Por fim, acho que vale a pena ressaltar a diversidade de alimentos que são permitidos, e que devem fazer parte desse plano de substituição. Existem cereais como o arroz, o milho, a farinha de mandioca ou o fubá. Nada disso tem glúten. Alimentos tipo lipídeos, como os óleos, margarinas em geral também não tem glúten. Todas as frutas, sucos produzidos de maneira natural, não costumam ter glúten. Os laticínios como leite, manteiga, queijo e derivados também não costumam ter (é recomendado ter cuidado com alguns queijos que podem levar farinha de trigo no seu preparo). As hortaliças, leguminosas, folhas, raízes também não, carnes em geral. São alimentos extremamente ricos. A variedade de alimentos que são permitidos para os celíacos é bem abrangente. Cabe ao portador da doença descobrir esse variado cardápio alternativo que existe, e aderir de forma definitiva para ter um tratamento eficaz.

Sempre que se fala de doença celíaca é importante falar que nós gastroenterologistas, não recomendamos a suspensão do glúten da dieta sem que exista uma comprovação de que o indivíduo tenha de fato a doença. Muitas vezes isso é um grande problema. É muito frequente atender no meu consultório pacientes com a suspeita da doença celíaca que já chegam com a suspensão do glúten da dieta.

Definitivamente isso vai atrapalhar o trabalho porque no momento em que o glúten é suspenso da dieta o paciente começa a normalizar os exames que justamente levam ao diagnóstico. É preciso ter as alterações que caracterizam a doença celíaca para poder fechar o diagnóstico. Se você suspende o glúten da dieta, e o paciente está há algum tempo sem ingerir a proteína, normalmente o diagnostico naquele momento vai falhar e os exames vão dar negativos. Muitas vezes, se o paciente suspendeu o glúten há algum tempo, é necessário reintroduzir o glúten a dieta, e esperar algumas semanas, às vezes meses, para que as alterações voltem a aparecer nos exames.

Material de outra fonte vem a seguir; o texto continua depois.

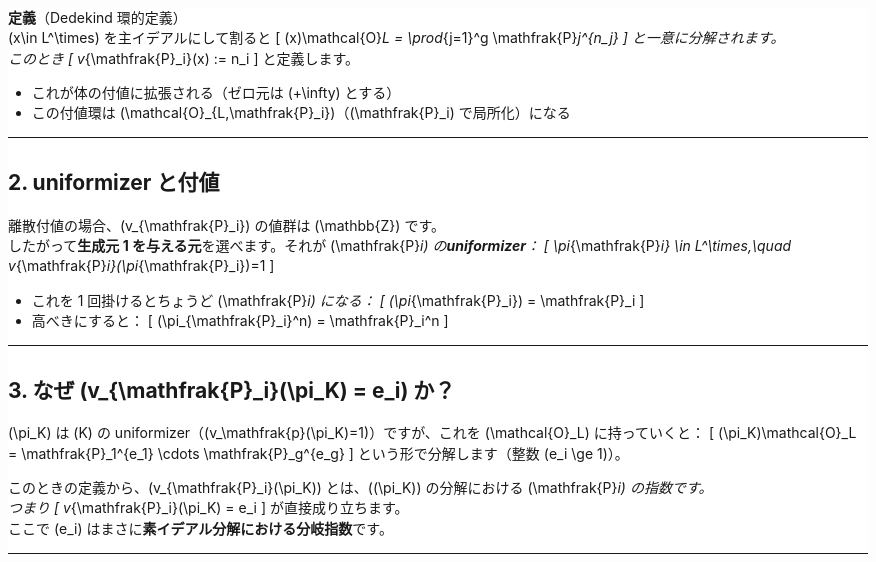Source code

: **定義**（Dedekind 環的定義）  
\(x\in L^\times\) を主イデアルにして割ると
\[
(x)\mathcal{O}_L = \prod_{j=1}^g \mathfrak{P}_j^{n_j}
\]
と一意に分解されます。  
このとき
\[
v_{\mathfrak{P}_i}(x) := n_i
\]
と定義します。  

- これが体の付値に拡張される（ゼロ元は \(+\infty\) とする）
- この付値環は \(\mathcal{O}_{L,\mathfrak{P}_i}\)（\(\mathfrak{P}_i\) で局所化）になる

---

## 2. uniformizer と付値
離散付値の場合、\(v_{\mathfrak{P}_i}\) の値群は \(\mathbb{Z}\) です。  
したがって**生成元 1 を与える元**を選べます。それが \(\mathfrak{P}_i\) の**uniformizer**：
\[
\pi_{\mathfrak{P}_i} \in L^\times,\quad v_{\mathfrak{P}_i}(\pi_{\mathfrak{P}_i})=1
\]
- これを 1 回掛けるとちょうど \(\mathfrak{P}_i\) になる：
  \[
  (\pi_{\mathfrak{P}_i}) = \mathfrak{P}_i
  \]
- 高べきにすると：
  \[
  (\pi_{\mathfrak{P}_i}^n) = \mathfrak{P}_i^n
  \]

---

## 3. なぜ \(v_{\mathfrak{P}_i}(\pi_K) = e_i\) か？

\(\pi_K\) は \(K\) の uniformizer（\(v_\mathfrak{p}(\pi_K)=1\)）ですが、これを \(\mathcal{O}_L\) に持っていくと：
\[
(\pi_K)\mathcal{O}_L = \mathfrak{P}_1^{e_1} \cdots \mathfrak{P}_g^{e_g}
\]
という形で分解します（整数 \(e_i \ge 1\)）。  

このときの定義から、\(v_{\mathfrak{P}_i}(\pi_K)\) とは、\((\pi_K)\) の分解における \(\mathfrak{P}_i\) の指数です。  
つまり
\[
v_{\mathfrak{P}_i}(\pi_K) = e_i
\]
が直接成り立ちます。  
ここで \(e_i\) はまさに**素イデアル分解における分岐指数**です。

---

Em relação à contaminação cruzada: O indivíduo diagnosticado com a doença não pode ter contato com a menor partícula de glúten nos alimentos. Quais os cuidados que o paciente deve ter para evitar o contato com a proteína?
Isso é extremamente importante porque depois que se começa o acompanhamento, a orientação nutricional, nem todos vão responder ao tratamento. E aí, quando se investiga melhor, percebemos que uma grande parcela daqueles que não responderam ao tratamento, na verdade estão tendo a infelicidade de estar consumindo algum alimento, ou praticando algum comportamento alimentar, que acaba levando a contaminação com as partículas do glúten. Às vezes, é necessária a mínima quantidade da proteína para desencadear a doença. Hoje já existem leis federais em relação a isso, para que os rótulos dos alimentos indiquem a existência de glúten. Outra coisa importante é ficar atento a forma de preparo dos alimentos em casa. Pequenas quantidades de glúten podem contaminar a dieta e dificultar o tratamento. É extremamente importante que os utensílios de preparo dos alimentos dos celíacos em casa sejam separados (panelas, raladores, colher de pau, liquidificador etc.) para justamente evitar essa contaminação. E outra coisa é ter cuidado com alimentos que não possam ter a procedência garantida porque eles poderão provocar contaminação inadvertida e levar a um processo de não resposta ao tratamento.